Keputusan itu berbeda dengan langkah politik di parlemen yang membentuk Pansus Century, mengambil keputusan politik mengenai kasus itu dalam Rapat Paripurna Maret 2010 dan membentuk Panwas Century setelah itu.
Staf Khusus Presiden Andi Arief mengatakan tanpa sengaja ia menemukan sebuah dokumen penting di website MK. Dokumen itu adalah Putusan MKNomor 145/PUU-VII/2009 mengenai Pengujian UU 6/2009 tentang Penetapan Perpu 2/2008 tentang Perubahan Kedua atas UU 23/1999 tentang Bank Indonesiamenjadi UU 3/2004 tentang Perubahan atas UU 23/1999 tentang Bank Indonesia,dan Perpu 4/2008 tentang Jaring Pengaman Sistem Keuangan (JPSK).

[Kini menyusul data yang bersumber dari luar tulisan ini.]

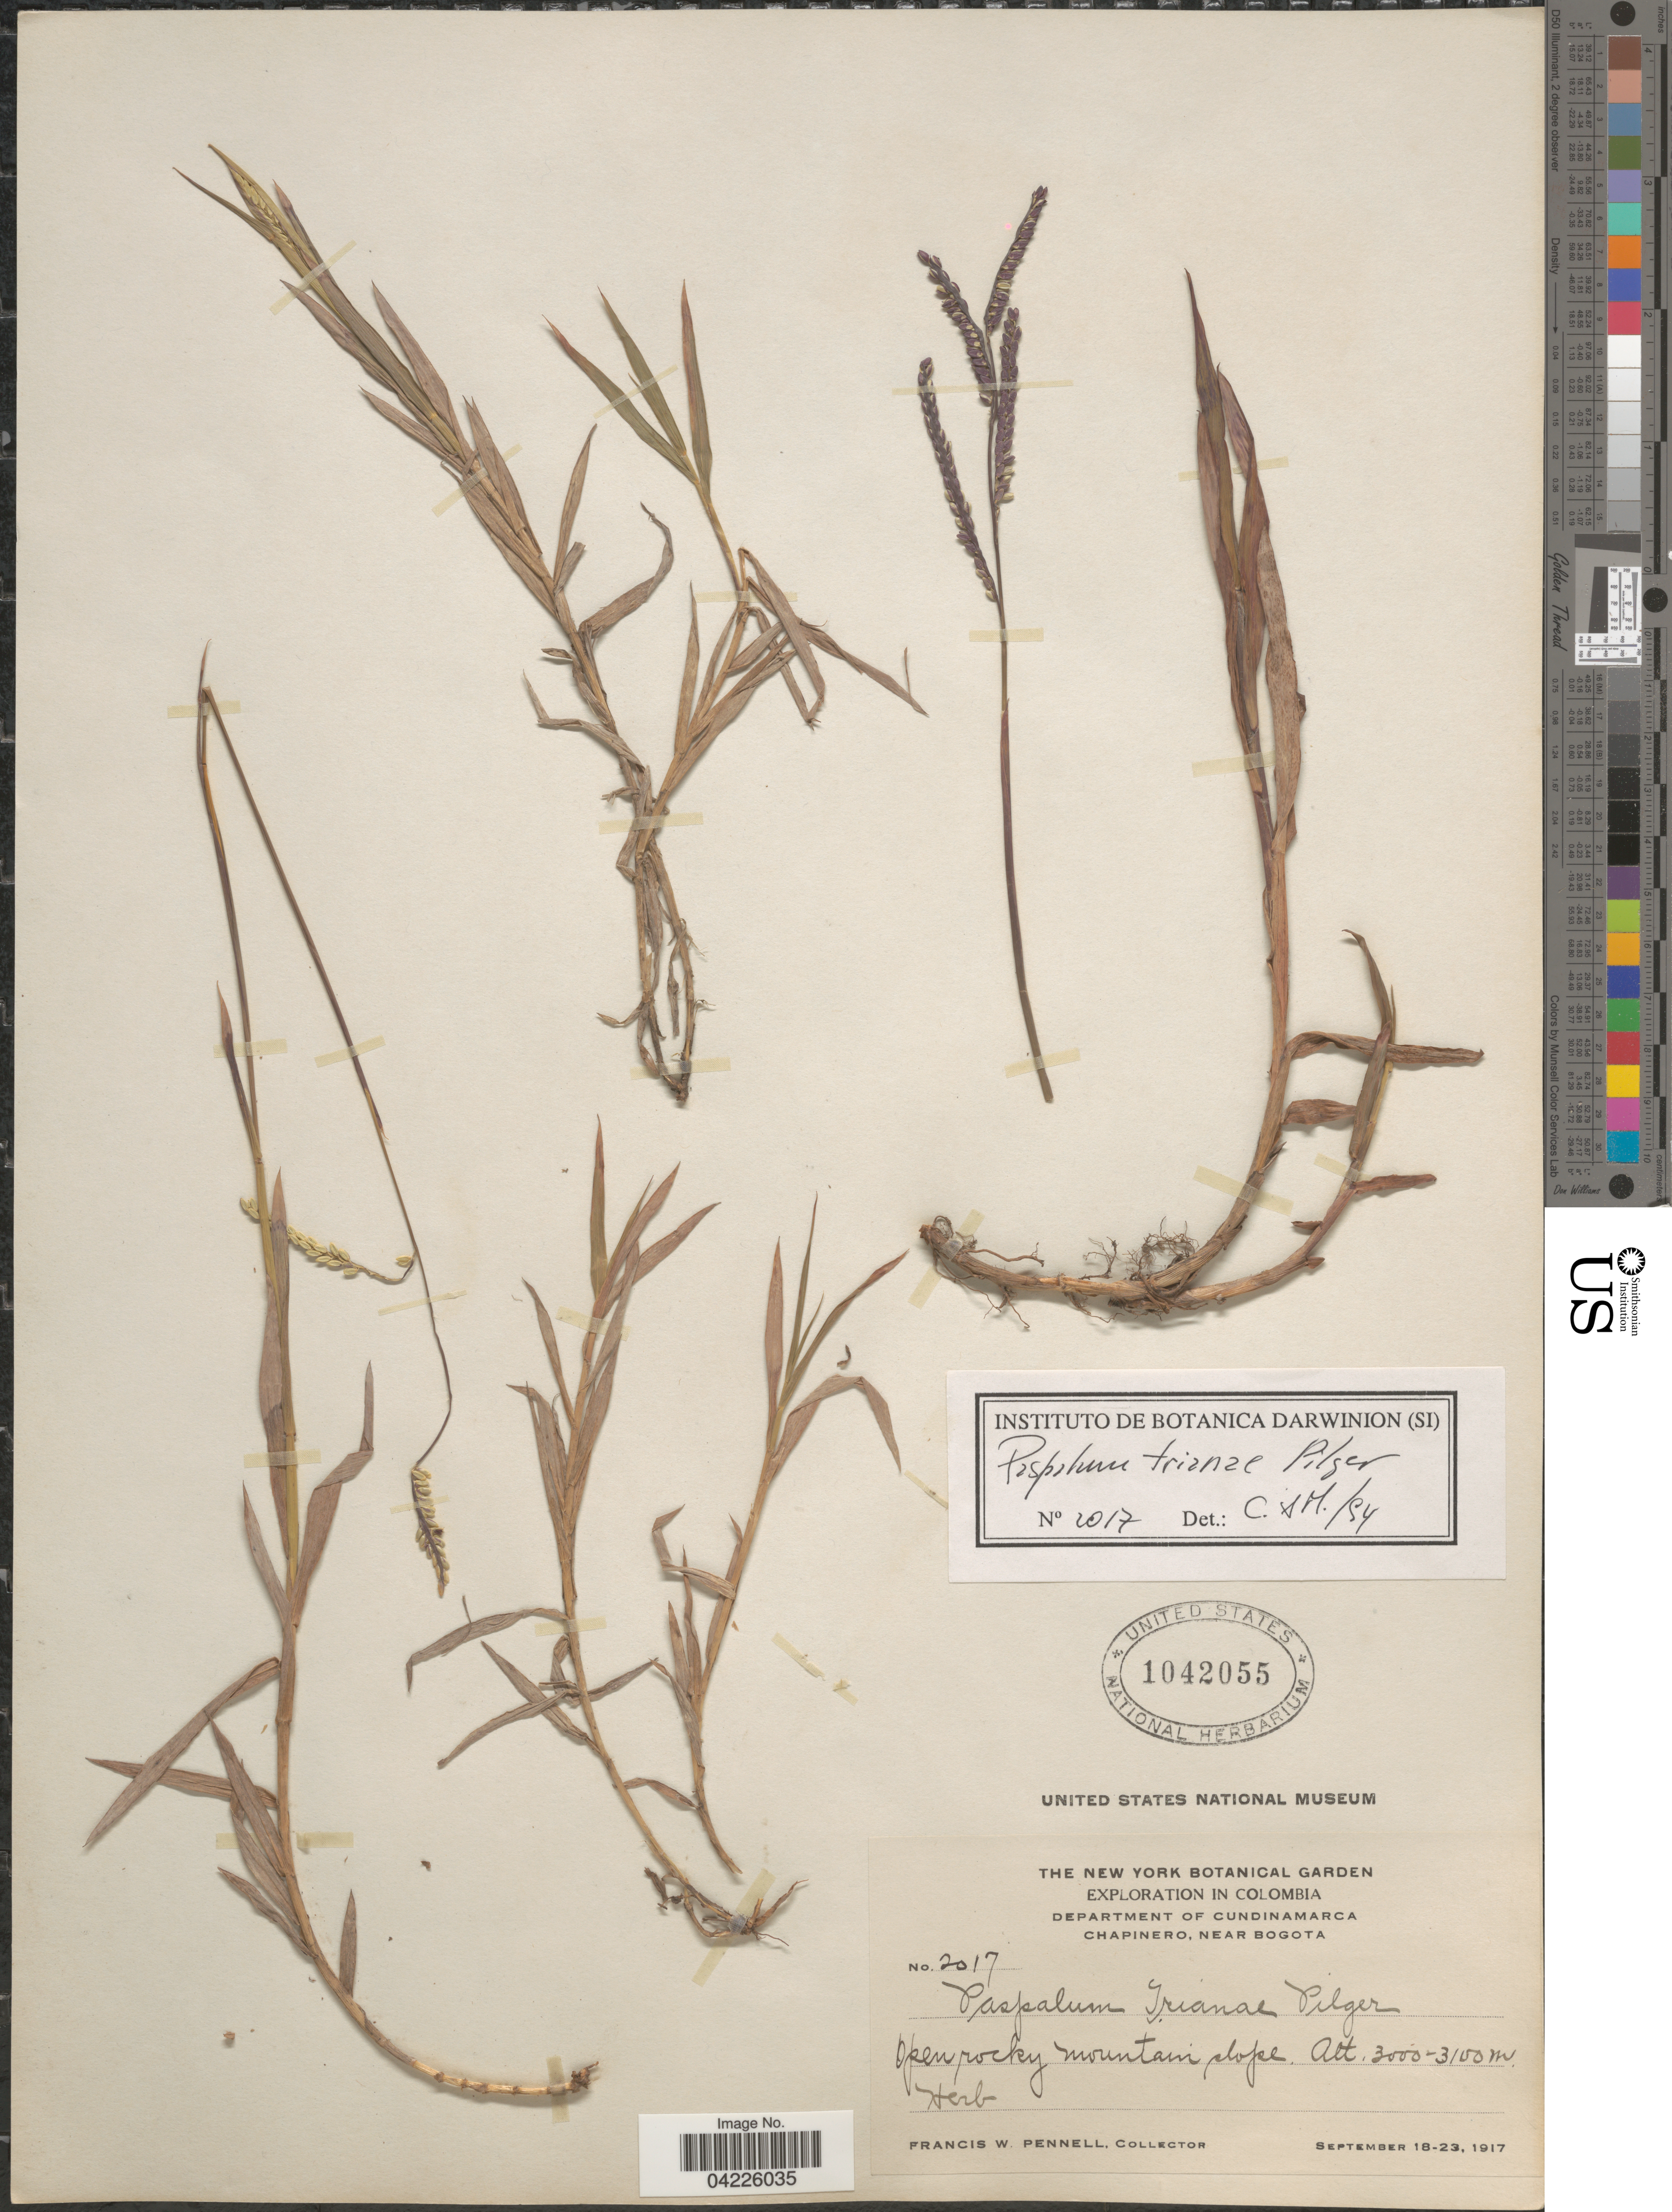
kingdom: Plantae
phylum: Tracheophyta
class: Liliopsida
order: Poales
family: Poaceae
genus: Paspalum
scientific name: Paspalum trianae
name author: Pilg.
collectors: F. W. Pennell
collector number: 2017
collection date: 1917-09-18/1917-09-23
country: Colombia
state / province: Cundinamarca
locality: Exploration in Colombia. Department of Cundinamarca. Chapinero, near Bogota.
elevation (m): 3000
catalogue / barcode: US 1042055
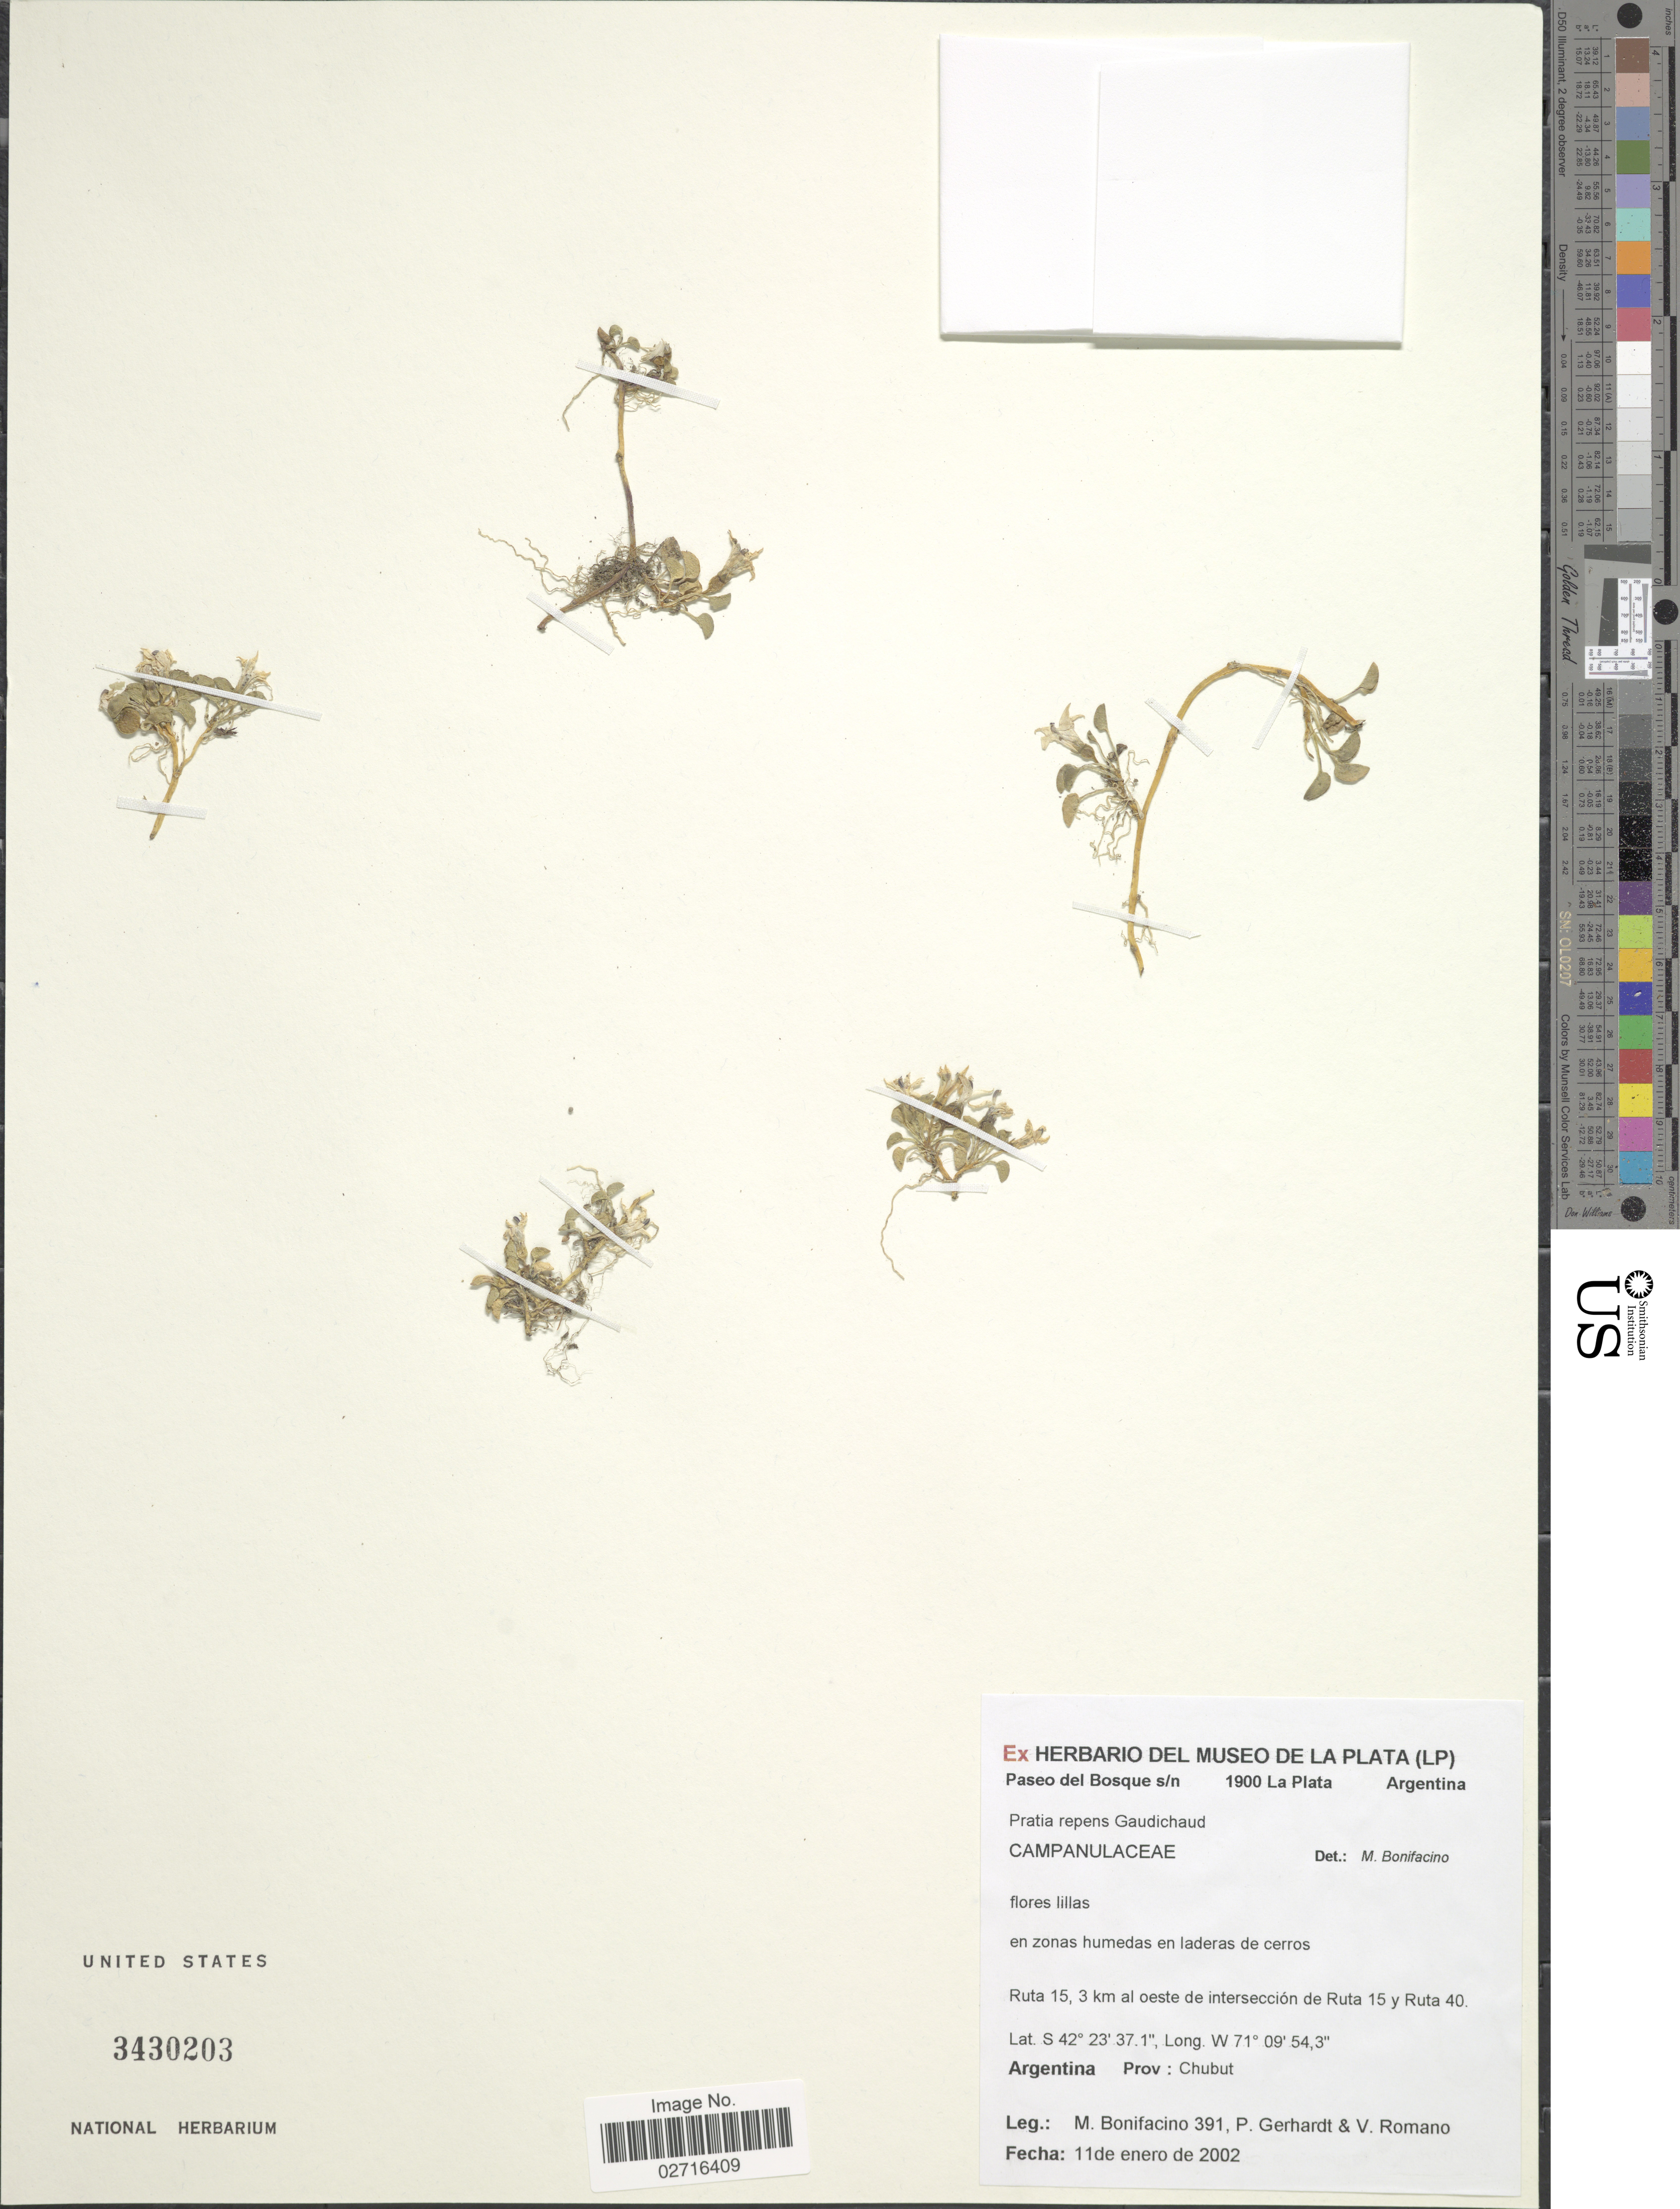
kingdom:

Pengujuan itu disampaikan nasabah Century Sri Gayatri, Adhie Massardi, Agus Wahid, Agus Joko Pramono, Halim Dat Ku, dan Hatta Taliwang.
MK menolak gugatan itu.
"Dalam beberapa hari ini saya bersikukuh bahwa Keberadaan Timwas Century adalah ilegal, inkonstitusional. Pernyataan saya itu bukan tanpa dasar," ujar Andi Arief dalam keterangannya.
Seperti diketahui, sambungnya, keputusan MK mengikat dan harus dipatuhi seluruh rakyat Indonesia serta lembaga-lembaga negara yang ada.
"Saya berharap DPR bisa segera mengambil langkah penyesuaian atas putusan MK yang sudah tiga tahun lalu diputuskan namun dianggap tidak ada keputusan MK itu," demikian Andi Arief.